Why do I want to look better? So I can make someone else feel jealous? And feeling better? Is that a healthy feeling better, or a one upmanship of someone else?

Success? What is success? Climbing the corporate ladder? Having more money? Driving better cars?

If we depend on outward show to define who we are and what our success looks like, we can lose all of that in an instant.

I have to laugh at this picture. This tree reminds me of so many trees I've had in the past.

When I was growing up we didn't make a large to do of Christmas. I don't think that the depression was the real reason my grandparents didn't celebrate Christmas.

There have been rumors that my Grandmother was Jewish, but her parents celebrated Christmas. She used to tell the story of when she was very small.

One year her parents had gone to town for some reason, leaving the children home. Grandmother was the seventh child in a large family with older children, so they should have known better but...

The older kids knew where the presents were hidden. There was a space/room behind the large piano. The kids rolled or moved the piano out of the way, played with the toys then put them back before the parents got home.

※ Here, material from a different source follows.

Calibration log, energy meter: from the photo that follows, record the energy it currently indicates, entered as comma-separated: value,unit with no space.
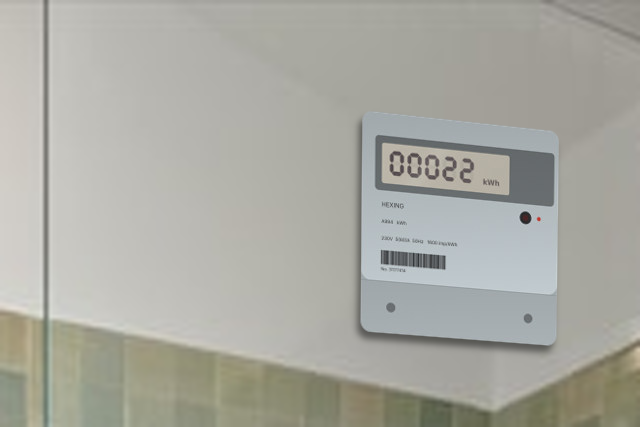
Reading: 22,kWh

Only one small problem, Grandma, being a very small child, didn't know better than to spill the beans. The next day she cried and cried because she wanted to play with her 'orse'.

Apparently her present was a rocking horse...or would have been. The parents took all the presents back to the store, as Grandma told it.

But my grandparents didn't choose to do the Christmas celebration for whatever reason. My Adorable Cousin's mother told her the story that, one year my mother spent all her Christmas vacation polishing her old shoes.

She polished them until they looked like new. When she went back to school, when everyone else got to show off their presents, they thought she had gotten a new pair of shoes for Christmas.

***

With our family, for our Christmas tree, we go out and find one of our cedar trees from the field or road ditch. To say that these trees are a challenge is an understatement.

But the story of my trees is this, we are like those ugly brown cedar trees, with their branches going in all sorts of ways. There isn't always much good to see in them.

*A friend of mine many years ago shared that she would put green food coloring in the water for their trees. That of course 'greens' up the tree.*

The rest of the decorations is similar to God's ability to take an old worthless, brown tree, that looks dead. God can take us, breathe new life into us, give us ornaments, beauty, grace and best of all salvation.

God shows us how to live and gives us hope for when we die. Unlike our Christmas tree that will lose all its decorations, grow old and be tossed out, when we through obedience, let God have our life, we have hope for eternal life with God, who loves us.

2 Peter 1:3 "According as his divine power hath given unto us all things that pertain unto life and godliness, through the knowledge of him that hath called us to glory and virtue: 4) Whereby are given unto us exceeding great and precious promises: that by these ye might be partakers of the divine nature, having escaped the corruption that is in the world through lust."